Johannes Ender was born in 1988 in Hohenems, Austria. In 2013 he finished his Master’s studies at the University of Applied Sciences in Vorarlberg. After working in industry for three years he pursued the Master’s studies of Computational Science at the University of Vienna. In November 2018 he joined the Institute for Microelectronics where he started his PhD studies researching the simulation of non-volatile magnetic memory devices.
Improving Spin-Orbit Torque Memory Cell Switching With the Help of Reinforcement Learning
Spin-orbit torque magnetoresistive random access memory (SOT-MRAM) is non-volatile, fast and exhibits large endurance. These properties make SOT-MRAM suitable for replacing existing charge-based RAM in registers or high-level caches. An external magnetic field is needed though for structures with perpendicular magnetization to be switched deterministically.
A recently proposed SOT-MRAM cell architecture enables field-free, purely electrical switching by applying current pulses to two orthogonal heavy metal wires attached to the top and bottom of the ferromagnetic free layer of the memory cell. Current flowing through these metal wires creates spin-orbit torque which acts on the magnetization. The choice of current amplitude, as well as the temporal delay or overlap of the current pulses, opens up a huge space of possibilities to optimize switching, and finding efficient pulse sequences remains a challenge.

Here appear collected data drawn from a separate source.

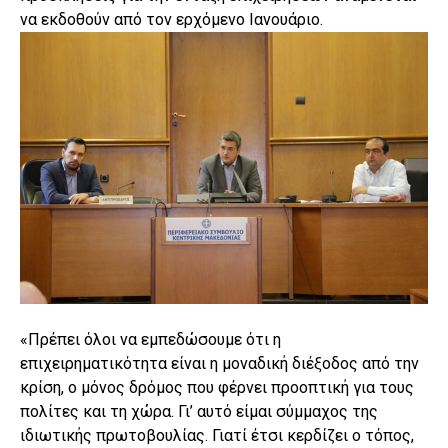
να εκδοθούν από τον ερχόμενο Ιανουάριο.
«Πρέπει όλοι να εμπεδώσουμε ότι η
επιχειρηματικότητα είναι η μοναδική διέξοδος από την
κρίση, ο μόνος δρόμος που φέρνει προοπτική για τους
πολίτες και τη χώρα. Γι’ αυτό είμαι σύμμαχος της
ιδιωτικής πρωτοβουλίας. Γιατί έτσι κερδίζει ο τόπος,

Reinforcement learning (RL), a subbranch of machine learning, has been shown to be suitable for such complex problems. By repeated interaction with an environment, an agent gathers experience in the form of a reward signal corresponding to a certain optimization objective (cf. Fig. 1). The agent tries to maximize its cumulative reward by continuously refining its policy of action, which is internally represented as a neural network.
We created an RL environment incorporating a finite difference simulation of the field-free SOT-MRAM cell mentioned above. The agent that interacts with the memory cell environment is allowed to switch the current coming in through the two metal wires on and off individually with a minimum on/off time of 100 picoseconds. The reward scheme is chosen in such a way that fast magnetization reversal is encouraged. By performing many switching simulations, the agent learns how best to apply the pulses in order to achieve fast switching. Fig. 2 shows the current pulses applied by the neural network model after a learning period and the corresponding trajectory of the z-component of the magnetization over 50 realizations. A random thermal field leads to slight variations between the runs, but as can be seen, the magnetization is reversed deterministically. What can also be observed is that the NM1 pulse is always applied only once, while the current on the NM2 wire is turned on several times in certain simulation runs.
Fig. 1: General setup of the reinforcement learning simulation: A simulation of the SOT-MRAM cell acts as an environment which an agent interacts with to build up a policy based on a neural network.
Fig. 2: Results of 50 realizations for fixed material parameters using the learned neural network model. Results of the single runs are plotted slightly transparent, so that regions where multiple lines overlap appear more solid.